• PROBLEM REQUIREMENTS: For this exercise, repeat the records below exactly and omit every picture.

::::

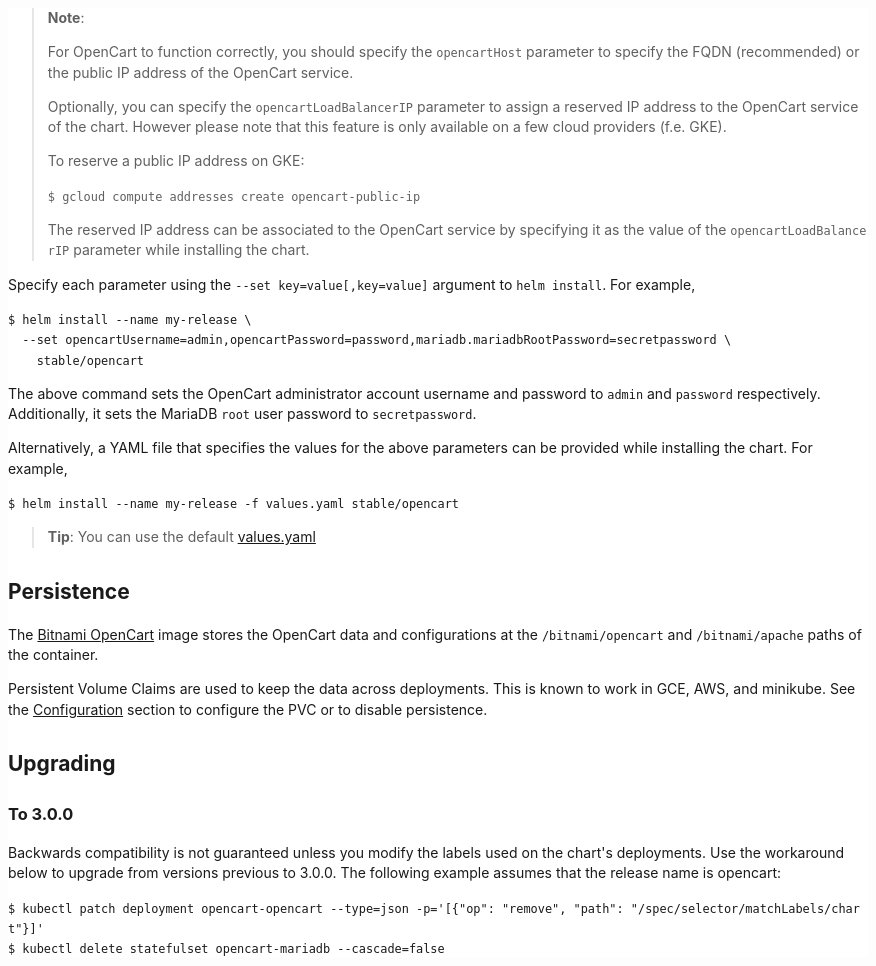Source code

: > **Note**:
>
> For OpenCart to function correctly, you should specify the `opencartHost` parameter to specify the FQDN (recommended) or the public IP address of the OpenCart service.
>
> Optionally, you can specify the `opencartLoadBalancerIP` parameter to assign a reserved IP address to the OpenCart service of the chart. However please note that this feature is only available on a few cloud providers (f.e. GKE).
>
> To reserve a public IP address on GKE:
>
> ```bash
> $ gcloud compute addresses create opencart-public-ip
> ```
>
> The reserved IP address can be associated to the OpenCart service by specifying it as the value of the `opencartLoadBalancerIP` parameter while installing the chart.

Specify each parameter using the `--set key=value[,key=value]` argument to `helm install`. For example,

```console
$ helm install --name my-release \
  --set opencartUsername=admin,opencartPassword=password,mariadb.mariadbRootPassword=secretpassword \
    stable/opencart
```

The above command sets the OpenCart administrator account username and password to `admin` and `password` respectively. Additionally, it sets the MariaDB `root` user password to `secretpassword`.

Alternatively, a YAML file that specifies the values for the above parameters can be provided while installing the chart. For example,

```console
$ helm install --name my-release -f values.yaml stable/opencart
```

> **Tip**: You can use the default [values.yaml](values.yaml)

## Persistence

The [Bitnami OpenCart](https://github.com/bitnami/bitnami-docker-opencart) image stores the OpenCart data and configurations at the `/bitnami/opencart` and `/bitnami/apache` paths of the container.

Persistent Volume Claims are used to keep the data across deployments. This is known to work in GCE, AWS, and minikube.
See the [Configuration](#configuration) section to configure the PVC or to disable persistence.

## Upgrading

### To 3.0.0

Backwards compatibility is not guaranteed unless you modify the labels used on the chart's deployments.
Use the workaround below to upgrade from versions previous to 3.0.0. The following example assumes that the release name is opencart:

```console
$ kubectl patch deployment opencart-opencart --type=json -p='[{"op": "remove", "path": "/spec/selector/matchLabels/chart"}]'
$ kubectl delete statefulset opencart-mariadb --cascade=false
```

::::

• YOUR RESPONSE:
Source code

: > **Note**:
>
> For OpenCart to function correctly, you should specify the `opencartHost` parameter to specify the FQDN (recommended) or the public IP address of the OpenCart service.
>
> Optionally, you can specify the `opencartLoadBalancerIP` parameter to assign a reserved IP address to the OpenCart service of the chart. However please note that this feature is only available on a few cloud providers (f.e. GKE).
>
> To reserve a public IP address on GKE:
>
> ```bash
> $ gcloud compute addresses create opencart-public-ip
> ```
>
> The reserved IP address can be associated to the OpenCart service by specifying it as the value of the `opencartLoadBalancerIP` parameter while installing the chart.

Specify each parameter using the `--set key=value[,key=value]` argument to `helm install`. For example,

```console
$ helm install --name my-release \
  --set opencartUsername=admin,opencartPassword=password,mariadb.mariadbRootPassword=secretpassword \
    stable/opencart
```

The above command sets the OpenCart administrator account username and password to `admin` and `password` respectively. Additionally, it sets the MariaDB `root` user password to `secretpassword`.

Alternatively, a YAML file that specifies the values for the above parameters can be provided while installing the chart. For example,

```console
$ helm install --name my-release -f values.yaml stable/opencart
```

> **Tip**: You can use the default [values.yaml](values.yaml)

## Persistence

The [Bitnami OpenCart](https://github.com/bitnami/bitnami-docker-opencart) image stores the OpenCart data and configurations at the `/bitnami/opencart` and `/bitnami/apache` paths of the container.

Persistent Volume Claims are used to keep the data across deployments. This is known to work in GCE, AWS, and minikube.
See the [Configuration](#configuration) section to configure the PVC or to disable persistence.

## Upgrading

### To 3.0.0

Backwards compatibility is not guaranteed unless you modify the labels used on the chart's deployments.
Use the workaround below to upgrade from versions previous to 3.0.0. The following example assumes that the release name is opencart:

```console
$ kubectl patch deployment opencart-opencart --type=json -p='[{"op": "remove", "path": "/spec/selector/matchLabels/chart"}]'
$ kubectl delete statefulset opencart-mariadb --cascade=false
```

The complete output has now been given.